Capítulo 38
Talita no estaba muy segura de que a Traveler lo alegrara la repatriación de un amigo de la juventud, porque lo primero que hizo Traveler al enterarse de que el tal Horacio volvía violentamente a la Argentina en el motoscafo Andrea C, fue soltarle un puntapié al gato calculista del circo y proclamar que la vida era una pura joda. De todos modos lo fue a esperar al puerto con Talita y con el gato calculista metido en una canasta. Oliveira salió del galpón de la aduana llevando una sola y liviana valija, y al reconocer a Traveler levantó las cejas con aire entre sorprendido y fastidiado.
-Qué decís, che.
-Salú -dijo Traveler, apretándole la mano con una emoción que no había esperado.
-Mirá -dijo Oliveira- vamos a una parrilla del puerto a comernos unos chorizos.
-Te presento a mi mujer -dijo Traveler.
Oliveira dijo: "Mucho gusto" y le alargó la mano casi sin mirarla. En seguida preguntó quién era el gato y por qué lo llevaban en canasta al puerto. Talita, ofendida por la recepción, lo encontró positivamente desagradable y anunció que se volvía al circo con el gato.
-Y bueno -dijo Traveler-. Ponelo del lado de la ventanilla en el bondi, ya sabés que no le gusta nada el pasillo.

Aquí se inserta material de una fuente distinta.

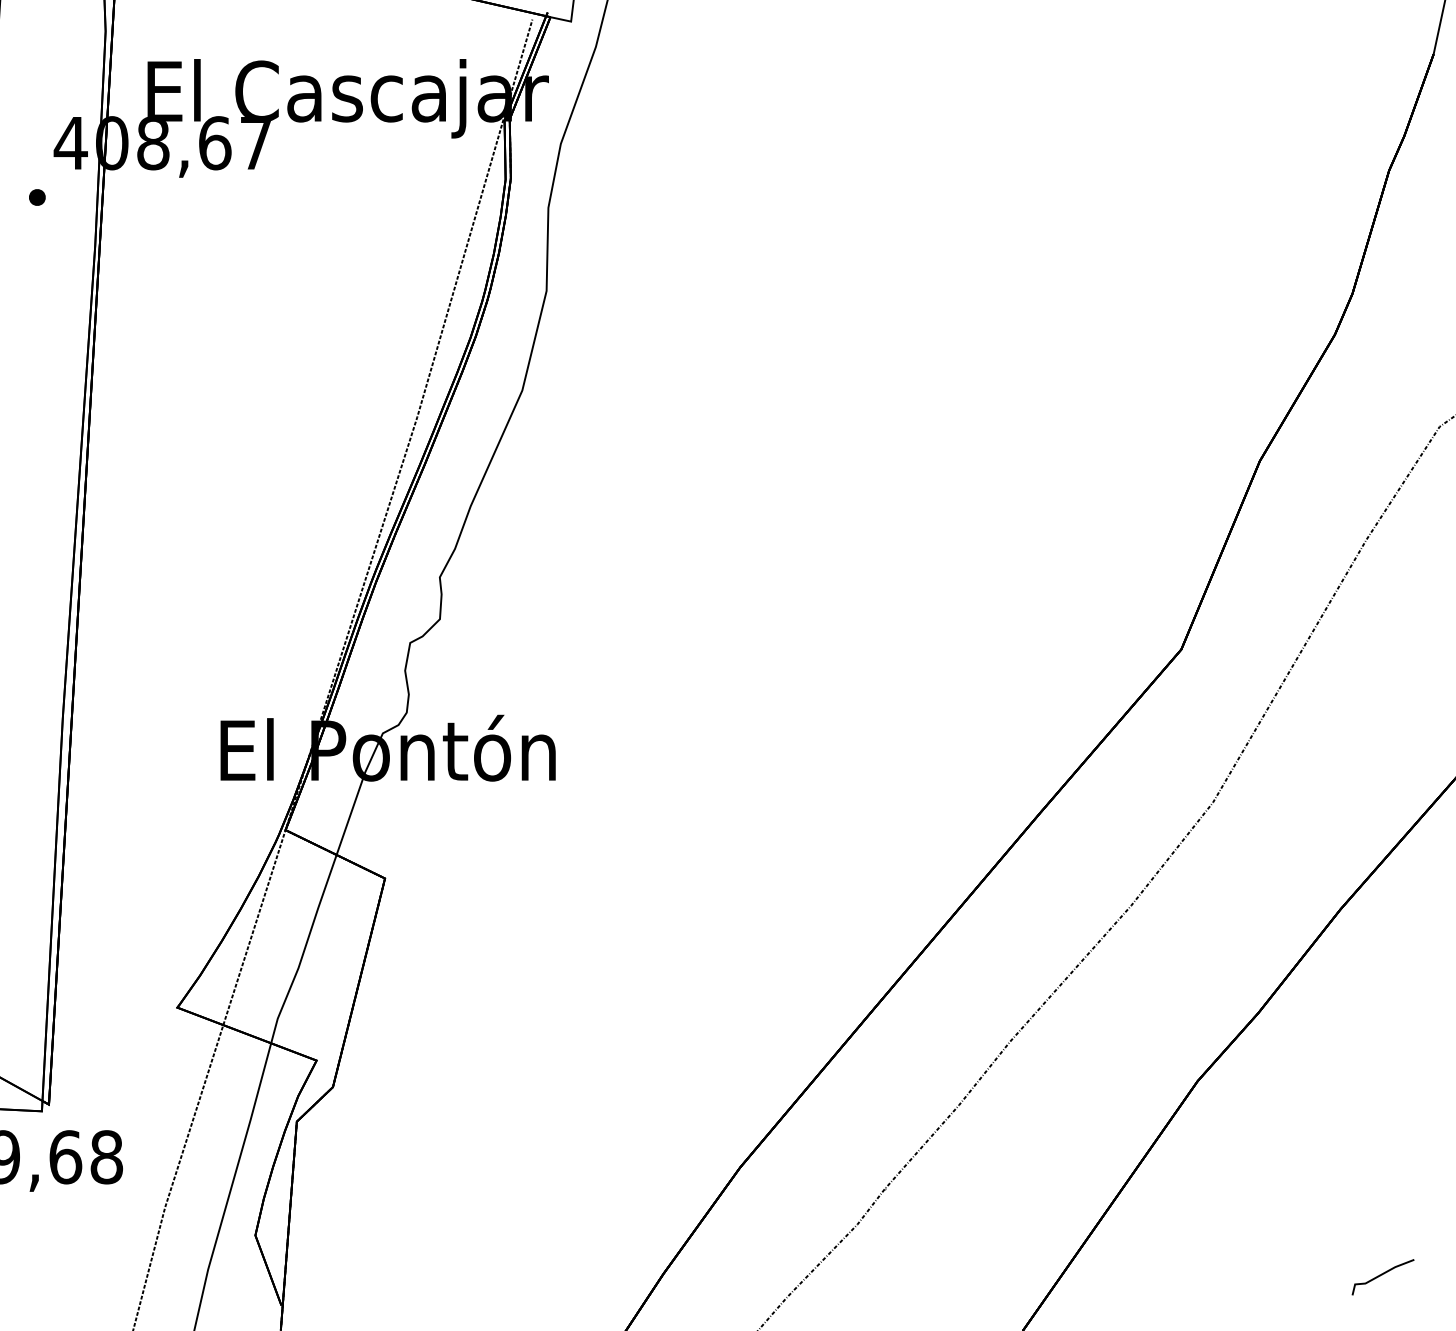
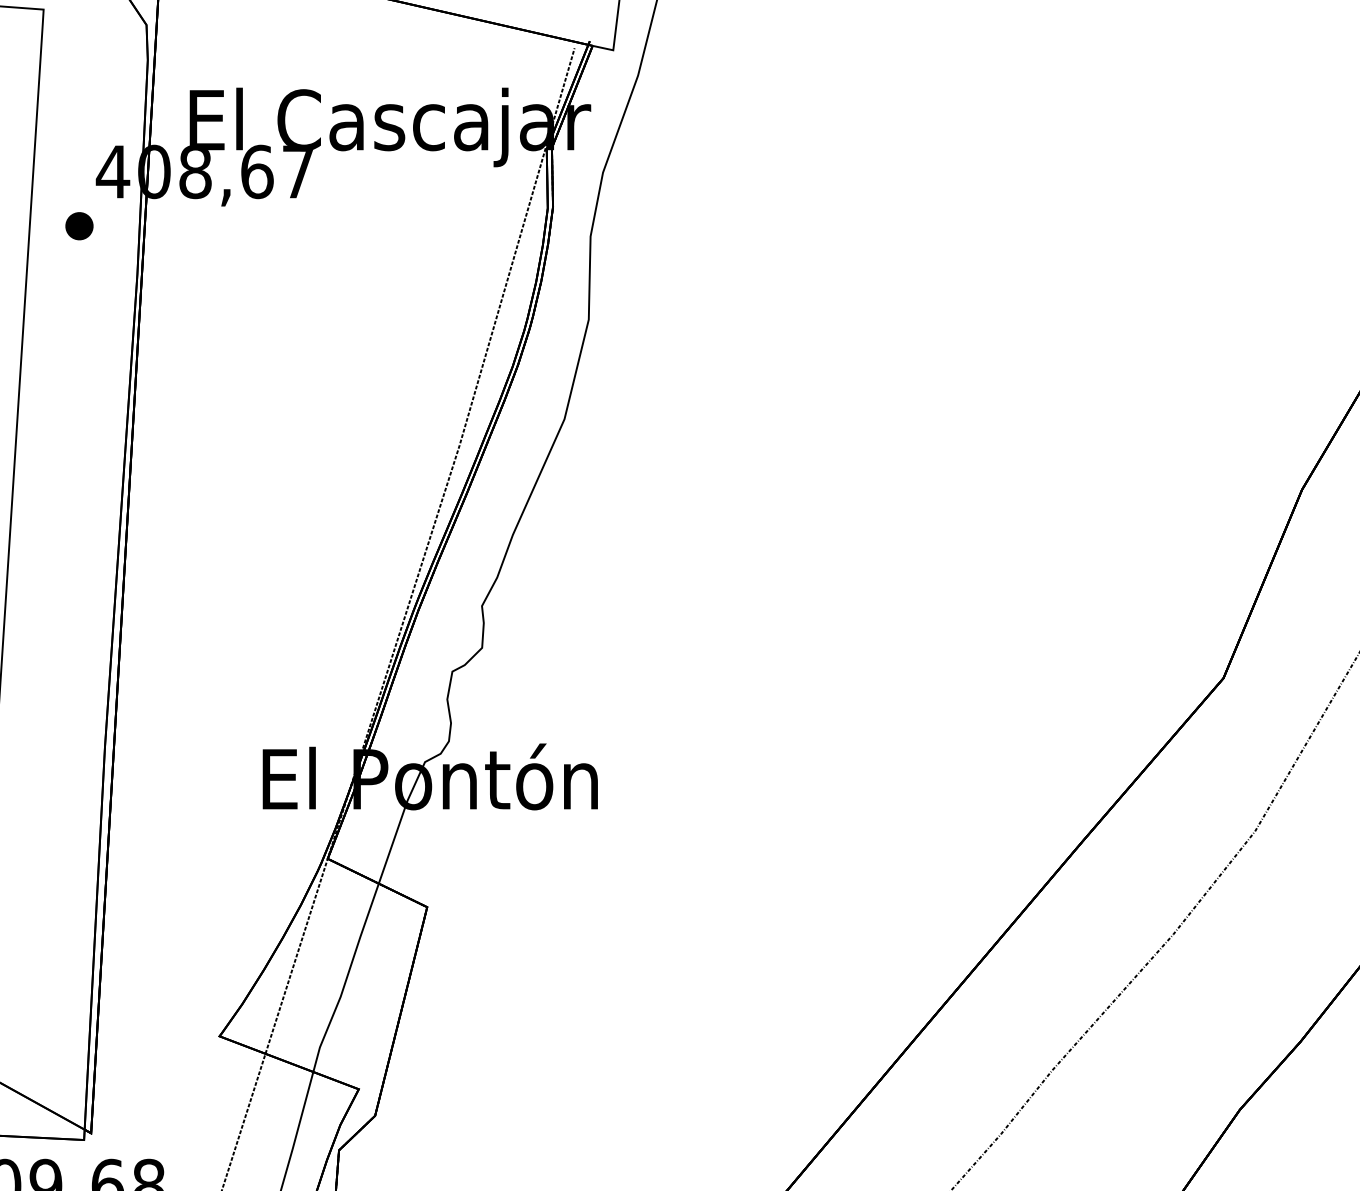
part: (37, 197) -> (79, 226), size x1.67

En la parrilla, Oliveira empezó a tomar vino tinto y a comer chorizos y chinchulines. Como no hablaba gran cosa, Traveler le contó del circo y de cómo se había casado con Talita. Le hizo un resumen de la situación política y deportiva del país, deteniéndose especialmente en la grandeza y decadencia de Pascualito Pérez. Oliveira dijo que en París se había cruzado con Fangio y que el chueco parecía dormido. A Traveler le empezó a dar hambre y pidió unas achuras. Le gustó que Oliveira aceptara con una sonrisa el primer cigarrillo criollo y que lo fumara apreciativamente. Se internaron juntos en otro litro de tinto, y Traveler habló de su trabajo, de que no había perdido la esperanza de encontrar algo mejor, es decir con menos trabajo y más guita, todo el tiempo esperando que Oliveira le dijese alguna cosa, no sabía qué, un rumbo cualquiera que los afirmara en ese encuentro después de tanto tiempo.
-Bueno, contá algo -propuso.
-El tiempo -dijo Oliveira- era muy variable, pero de cuando en cuando había días buenos. Otra cosa: Como muy bien dijo César Bruto, si a París vas en octubre, no dejes de ver el Louvre. ¿Qué más? Ah, sí, una vez llegué hasta Viena. Hay unos cafés fenomenales, con gordas que llevan al perro y al marido a comer strudel.
-Está bien, está bien -dijo Traveler-. No tenés ninguna obligación de hablar, si no te da la gana.
-Un día se me cayó un terrón de azúcar debajo de la mesa de un café. En París, no en Viena.
-Para hablar tanto de los cafés no valía la pena que cruzaras el charco.
-A buen entendedor -dijo Oliveira, cortando con muchas precauciones una tira de chinchulines-. Esto sí que no lo tenés en la Ciudad Luz, che. La de argentinos que me lo han dicho. Lloran por el bife, y hasta conocí a una señora que se acordaba con nostalgia del vino criollo. Según ella el vino francés no se presta para tomarlo con soda.
-Qué barbaridad -dijo Traveler.
-Y por supuesto el tomate y la papa son más sabrosos aquí que en ninguna parte.
-Se ve -dijo Traveler- que te codeabas con la crema.
-Una que otra vez. En general no les caían bien mis codos, para aprovechar tu delicada metáfora. Qué humedad, hermano.
-Ah, eso -dijo Traveler-. Te vas a tener que reaclimatar.
En esa forma siguieron unos veinticinco minutos.